Venetien - Kurhessen über Sachsen?

  • Der nachfolgend gezeigte Brief bereitet mir einige Probleme:


    Aufgegeben am 8.2.1851 in Vicenca und nach Solz bei Bebra "über Wien" adressiert.


    Wenige Monate später wäre Spedition über Prag - Bodenbach - Dresden - Leipzig durchgehend mittels Eisenbahntransports möglich gewesen. Zum Versandzeitpunkt war jedoch die Strecke Dresden - Prag noch nicht durchgehend befahrbar.


    Die Taxe von 6 1/2 Sgr würde für eine Leitung durch Sachsen passen: 3 Sgr Postverein + 2 3/4 Sgr.

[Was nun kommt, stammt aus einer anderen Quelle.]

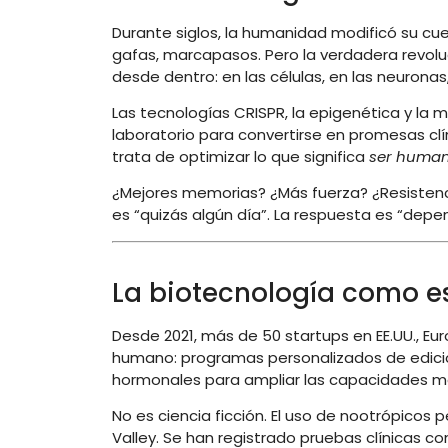
Durante siglos, la humanidad modificó su cue
gafas, marcapasos. Pero la verdadera revoluc
desde dentro: en las células, en las neuronas
Las tecnologías CRISPR, la epigenética y la
laboratorio para convertirse en promesas clí
trata de optimizar lo que significa
ser huma
¿Mejores memorias? ¿Más fuerza? ¿Resistenci
es “quizás algún día”. La respuesta es “dep
La biotecnología como es
Desde 2021, más de 50 startups en EE.UU., E
humano: programas personalizados de edició
hormonales para ampliar las capacidades más
No es ciencia ficción. El uso de nootrópicos 
Valley. Se han registrado pruebas clínicas 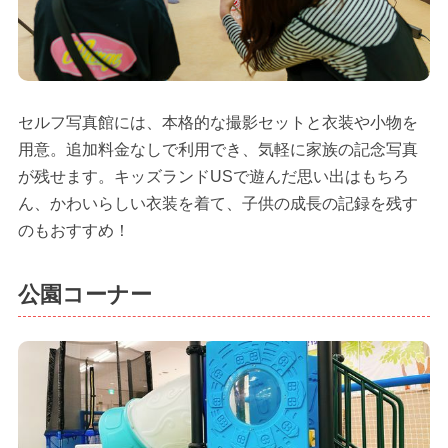
セルフ写真館には、本格的な撮影セットと衣装や小物を
用意。追加料金なしで利用でき、気軽に家族の記念写真
が残せます。キッズランドUSで遊んだ思い出はもちろ
ん、かわいらしい衣装を着て、子供の成長の記録を残す
のもおすすめ！
公園コーナー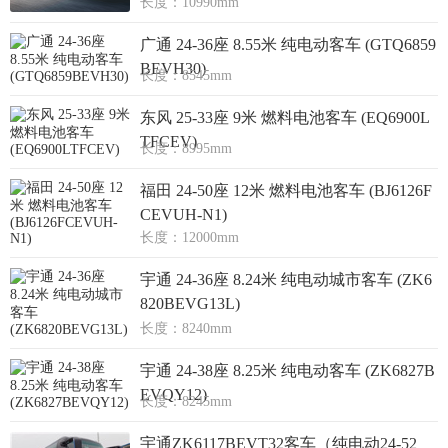
长度：10990mm
广通 24-36座 8.55米 纯电动客车 (GTQ6859
BEVH30)
长度：8545mm
东风 25-33座 9米 燃料电池客车 (EQ6900L
TFCEV)
长度：8995mm
福田 24-50座 12米 燃料电池客车 (BJ6126F
CEVUH-N1)
长度：12000mm
宇通 24-36座 8.24米 纯电动城市客车 (ZK6
820BEVG13L)
长度：8240mm
宇通 24-38座 8.25米 纯电动客车 (ZK6827B
EVQY12)
长度：8245mm
宇通ZK6117BEVT32客车（纯电动24-52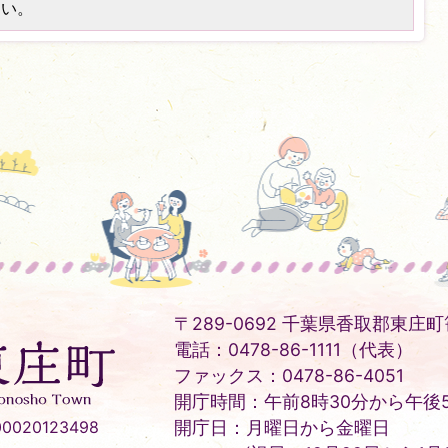
さい。
〒289-0692 千葉県香取郡東庄町笹
電話：0478-86-1111（代表）
ファックス：0478-86-4051
開庁時間：午前8時30分から午後5
020123498
開庁日：月曜日から金曜日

Leipzig - Bebra + 1/2 Sgr. Landzustellung Bebra - Solz. Weder für die "4" in blauer Tinte noch für die gestrichene "3 x/x" finde ich jedoch eine plausible Erklärung.


    Wer kann helfen?


    Beste Grüße


    Altsax

  • Lieber Altsax,


    ich lese als Aufgabeort "VICENZA" im österreichischen Teil Oberitaliens. Was du als 4 interpretierst, ist eine österreichische 12 Kr. Ligatur. Diese 12 Kr. wurden später in 4 Groschen reduziert.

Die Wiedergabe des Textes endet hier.